What struck us most, however, was the restaurant’s clientele. We had seen one or two foreigners during our entire stay in Tamale, and had often remarked that even the lack of a tourist industry could not fully explain this oddity. After all, in Accra and Cape Coast we had seen groups of tourists (mostly American and European), if only at tourist hotspots. Arriving at Chuck’s, however, we finally understood where our fellow abrunis – the term for foreigners – had been all along. Aside from one table of Ghanaians and the servers at the restaurant, everyone else was, as far as we could tell, European or American.
As we happily ate our delicious Guinea Fowl Peri Peri, a young American woman approached us, a drink in one hand and a puppy between her arms, and introduced herself as Jenny. We struck up conversation and learned that she was a Columbia University alumna and had been mostly in international NGO work since she graduated. She had been in Ghana for 10 months and was leaving in 2 weeks – headed to South Sudan(!) to work on cholera outbreak prevention. She would miss Ghana, she said, but she was ready and excited to move on.
“I’ll definitely miss this place,” she said wistfully about Chucks. “No matter the day of the week, I can come here without telling anyone that I’m coming and I know that I’ll find at least a few other expats. Even if it happens that no one comes one night, I come and get drunk with the owners and talk all night.”

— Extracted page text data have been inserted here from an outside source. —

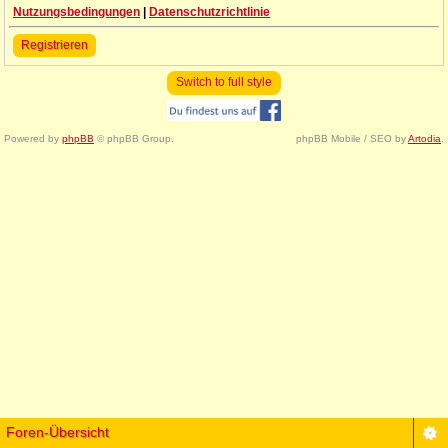
Nutzungsbedingungen
|
Datenschutzrichtlinie
Registrieren
Switch to full style
Powered by
phpBB
© phpBB Group.
phpBB Mobile / SEO by
Artodia
.
Foren-Übersicht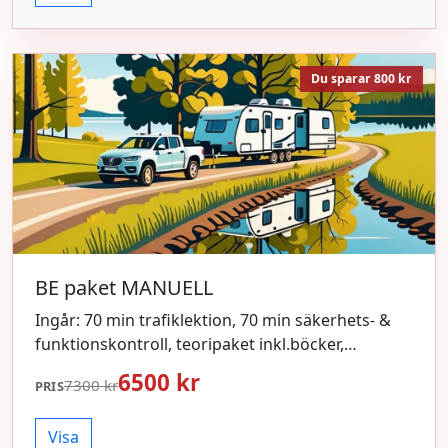
Du sparar 800 kr
BE paket MANUELL
Ingår: 70 min trafiklektion, 70 min säkerhets- &
funktionskontroll, teoripaket inkl.böcker,
uppvärmning inför körprov, hyra av ekipage vid
6500 kr
7300 kr
PRIS
körprov.
Visa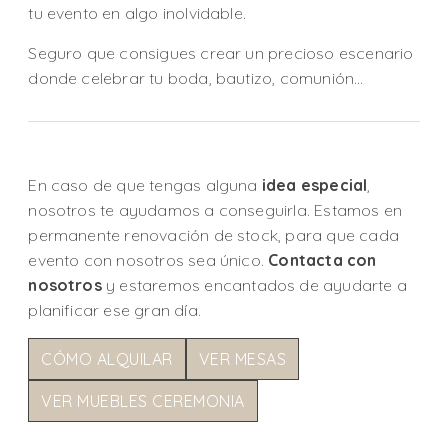
tu evento en algo inolvidable.
Seguro que consigues crear un precioso escenario
donde celebrar tu boda, bautizo, comunión…
En caso de que tengas alguna
idea especial
,
nosotros te ayudamos a conseguirla. Estamos en
permanente renovación de stock, para que cada
evento con nosotros sea único.
Contacta con
nosotros
y estaremos encantados de ayudarte a
planificar ese gran día.
CÓMO ALQUILAR
VER MESAS
VER MUEBLES CEREMONIA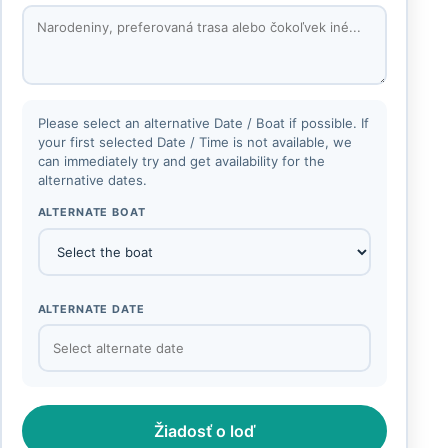
Please select an alternative Date / Boat if possible. If
your first selected Date / Time is not available, we
can immediately try and get availability for the
alternative dates.
ALTERNATE BOAT
ALTERNATE DATE
Žiadosť o loď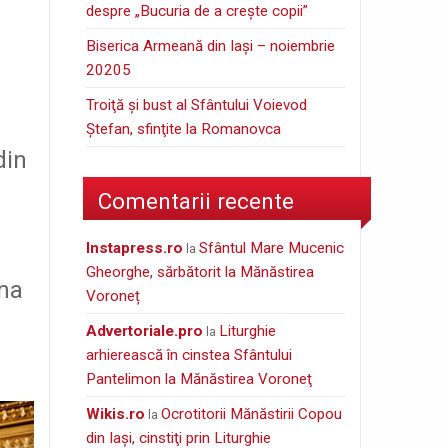
despre „Bucuria de a creşte copii”
Biserica Armeană din Iași – noiembrie
20205
Troiţă şi bust al Sfântului Voievod
Ştefan, sfinţite la Romanovca
din
Comentarii recente
instapress.ro
Sfântul Mare Mucenic
la
Gheorghe, sărbătorit la Mănăstirea
una
Voroneț
Advertoriale.pro
Liturghie
la
arhierească în cinstea Sfântului
Pantelimon la Mănăstirea Voroneţ
wikis.ro
Ocrotitorii Mănăstirii Copou
la
din Iaşi, cinstiţi prin Liturghie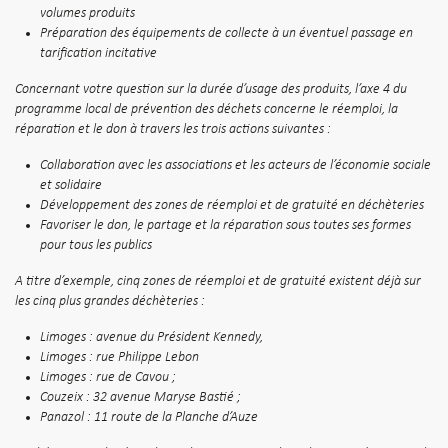
volumes produits
Préparation des équipements de collecte à un éventuel passage en
tarification incitative
Concernant votre question sur la durée d’usage des produits, l’axe 4 du
programme local de prévention des déchets concerne le réemploi, la
réparation et le don à travers les trois actions suivantes :
Collaboration avec les associations et les acteurs de l’économie sociale
et solidaire
Développement des zones de réemploi et de gratuité en déchèteries
Favoriser le don, le partage et la réparation sous toutes ses formes
pour tous les publics
A titre d’exemple, cinq zones de réemploi et de gratuité existent déjà sur
les cinq plus grandes déchèteries :
Limoges : avenue du Président Kennedy,
Limoges : rue Philippe Lebon
Limoges : rue de Cavou ;
Couzeix : 32 avenue Maryse Bastié ;
Panazol : 11 route de la Planche d’Auze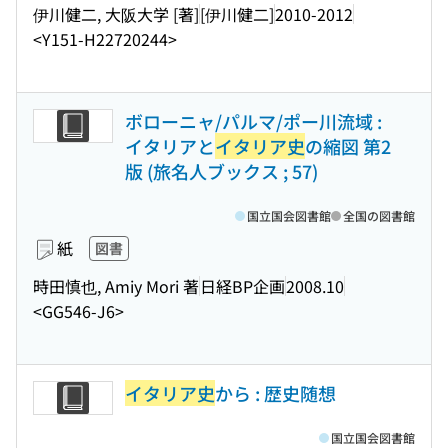
伊川健二, 大阪大学 [著]
[伊川健二]
2010-2012
<Y151-H22720244>
ボローニャ/パルマ/ポー川流域 :
イタリアと
イタリア史
の縮図 第2
版 (旅名人ブックス ; 57)
国立国会図書館
全国の図書館
紙
図書
時田慎也, Amiy Mori 著
日経BP企画
2008.10
<GG546-J6>
イタリア史
から : 歴史随想
国立国会図書館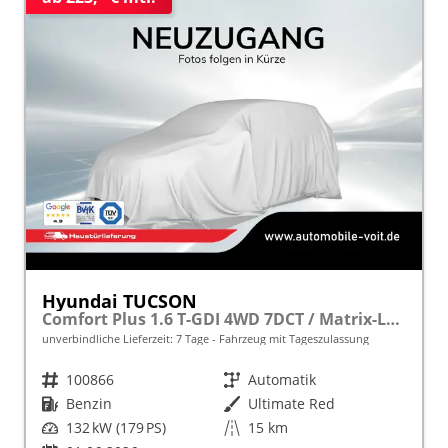
Hyundai TUCSON
Comfort Plus 1.6 T-GDI 4WD 7DCT / Matrix-LED ACC Teilleder Shz vo+hi + Lenkradheizung Elek. Heck Alu 18"
unverbindliche Lieferzeit:
7 Tage
Fahrzeug mit Tageszulassung
Fahrzeugnr.
100866
Getriebe
Automatik
Kraftstoff
Benzin
Außenfarbe
Ultimate Red
Leistung
132 kW (179 PS)
Kilometerstand
15 km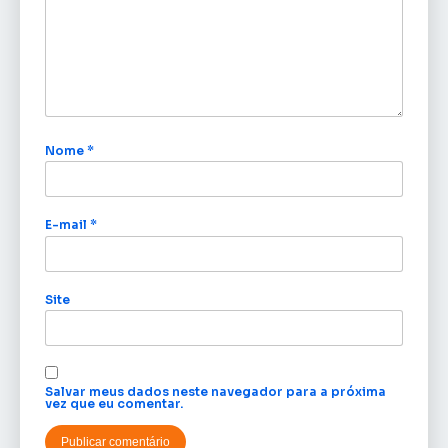
Nome
*
E-mail
*
Site
Salvar meus dados neste navegador para a próxima
vez que eu comentar.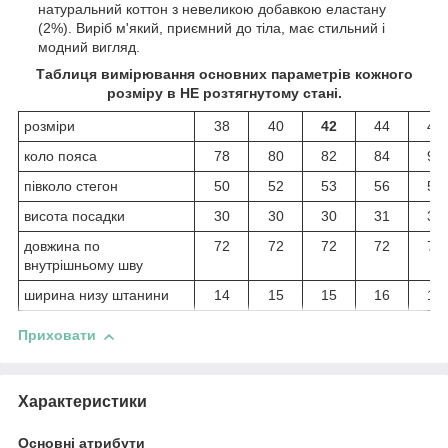
натуральний коттон з невеликою добавкою еластану
(2%). Виріб м'який, приємний до тіла, має стильний і
модний вигляд.
Таблиця вимірювання основних параметрів кожного
розміру в НЕ розтягнутому стані.
розміри
38
40
42
44
46
коло пояса
78
80
82
84
90
півколо стегон
50
52
53
56
58
висота посадки
30
30
30
31
31
довжина по
72
72
72
72
72
внутрішньому шву
ширина низу штанини
14
15
15
16
16
Приховати
Характеристики
Основні атрибути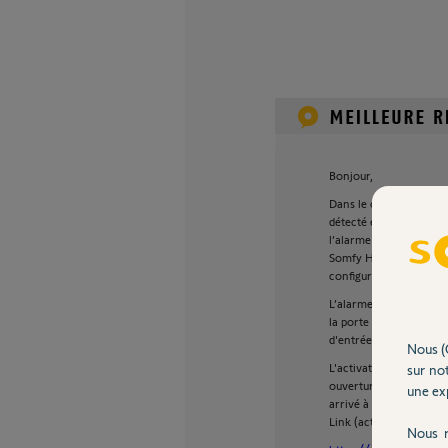
Bonjour,
Dans le cas d’une inst
détecté et qui vous per
l’alarme selon votre ré
Somfy Home Alarm recon
configuré dans votre a
L’alarme se désactive
la porte de la maison (
d'entrée"), munie de s
Nous (
L'activation intelligen
sur not
ouverture de la porte d
une exp
arrivé à portée du Link
Link (activation intelli
Nous r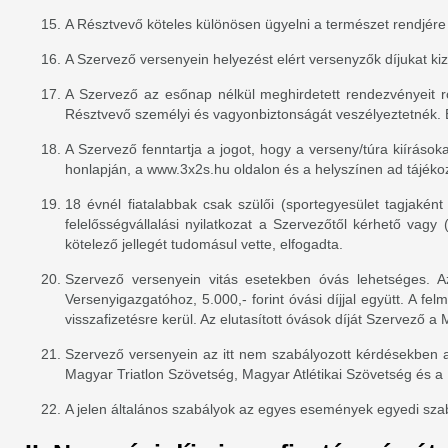
A Résztvevő köteles különösen ügyelni a természet rendjére é
A Szervező versenyein helyezést elért versenyzők díjukat ki
A Szervező az esőnap nélkül meghirdetett rendezvényeit ro
Résztvevő személyi és vagyonbiztonságát veszélyeztetnék.
A Szervező fenntartja a jogot, hogy a verseny/túra kiíráso
honlapján, a www.3x2s.hu oldalon és a helyszínen ad tájékoz
18 évnél fiatalabbak csak szülői (sportegyesület tagjaként
felelősségvállalási nyilatkozat a Szervezőtől kérhető vagy
kötelező jellegét tudomásul vette, elfogadta.
Szervező versenyein vitás esetekben óvás lehetséges. A
Versenyigazgatóhoz, 5.000,- forint óvási díjjal együtt. A fe
visszafizetésre kerül. Az elutasított óvások díját Szervező a 
Szervező versenyein az itt nem szabályozott kérdésekben a
Magyar Triatlon Szövetség, Magyar Atlétikai Szövetség és 
A jelen általános szabályok az egyes események egyedi szab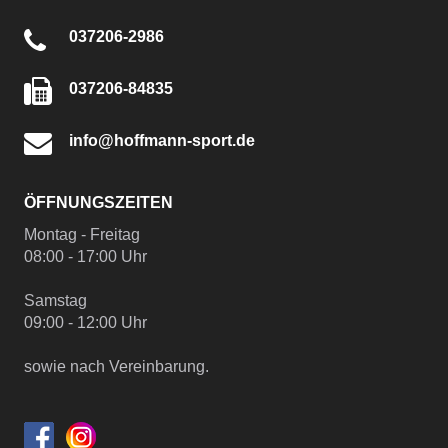
037206-2986
037206-84835
info@hoffmann-sport.de
ÖFFNUNGSZEITEN
Montag - Freitag
08:00 - 17:00 Uhr
Samstag
09:00 - 12:00 Uhr
sowie nach Vereinbarung.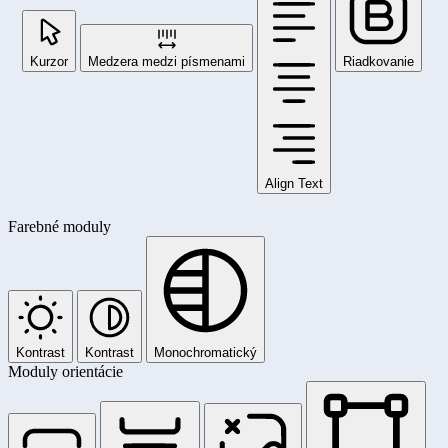
Kurzor
Medzera medzi písmenami
Riadkovanie
Align Text
Farebné moduly
Kontrast
Kontrast
Monochromatický
Moduly orientácie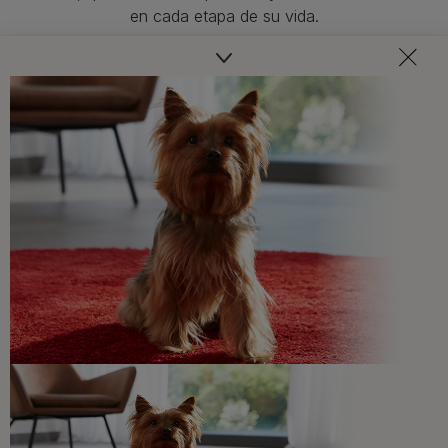
en cada etapa de su vida.​
Consejos adaptados a las necesidades de tu mascota,
recomendaciones sobre su salud y bienestar ¡y
novedades cada mes!
Veterinarios, nutricionistas y expertos en perros y gatos
para resolver todas tus dudas.​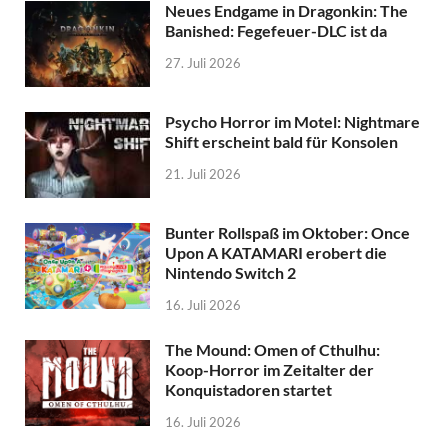
Neues Endgame in Dragonkin: The
Banished: Fegefeuer-DLC ist da
27. Juli 2026
Psycho Horror im Motel: Nightmare
Shift erscheint bald für Konsolen
21. Juli 2026
Bunter Rollspaß im Oktober: Once
Upon A KATAMARI erobert die
Nintendo Switch 2
16. Juli 2026
The Mound: Omen of Cthulhu:
Koop-Horror im Zeitalter der
Konquistadoren startet
16. Juli 2026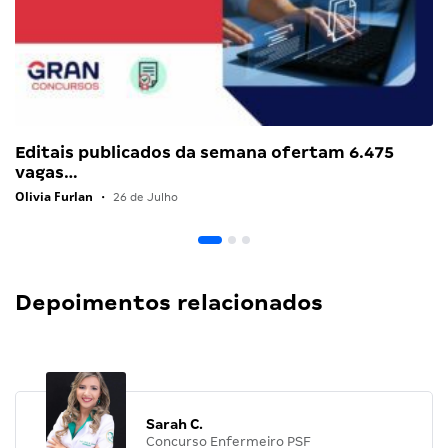
Editais publicados da semana ofertam 6.475
vagas…
Olivia Furlan
•
26 de Julho
Depoimentos relacionados
Sarah C.
Concurso Enfermeiro PSF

As we continued talking, a short and slender pale man with white hair approached us. After finding out we were only staying until the next morning, he responded, “I hope this is not the first time you’ve heard of our place!” It was, although looking at each other we wished otherwise. The man’s name was Toby; he was Swedish but had lived in Ghana for the last 3 years. He was one of four owners of Chucks, and the only one who actually lived in Tamale (in the house attached to the restaurant).
Nat, John, and I had talked about the lack of foreigners in Tamale, and agreed that the few who existed would likely be there for volunteer or NGO work, either with the UN, USAID, Christian organizations, or other development nonprofits. We had not realized, for instance, how tight the “expat community” in the city really is. Everyone, it seems, arrives at Chuck’s at some point or another, (we were latecomers, and only later did we realize Chuck’s had been recommended to us a week before we had arrived in Tamale).
Nor had we anticipated how isolated this community would be from the rest of the city. As Jenny mentioned the names of the places where expats “hung out,” we realized they were all outside central Tamale, in the ‘suburbs’. All of these places offered western food, comfortable chairs, and reliable wifi; they were located near most of the offices of NGOs we had seen. When we had asked tuc-tuc drivers about any of these places, they would look at us with blank faces, sometimes with disbelief, and we would have to direct them by using Google Maps on our phones.
We were saddened by this realization. Most expats stay only a short time in Tamale, and they all seem to meet only those foreigners who do similar work. Toby and his restaurant provided a sort of anchor. “I see everyone come and go. Some stay only a few weeks, some a couple of months, some a year or more,” he says looking at Jenny and hugging her affectionately. “I know, I’m not special!” replies Jenny – joking, but with a bittersweet note.
With an image of expats coming through Chuck’s, drinking their nights away with the same twenty people, then leaving Tamale forever, John, Nat and I walked back to Bolgatanga Road to hail a tuc-tuc which would take us back to Picorna Hotel, in the chaotic town center, far away from our fellow abruni.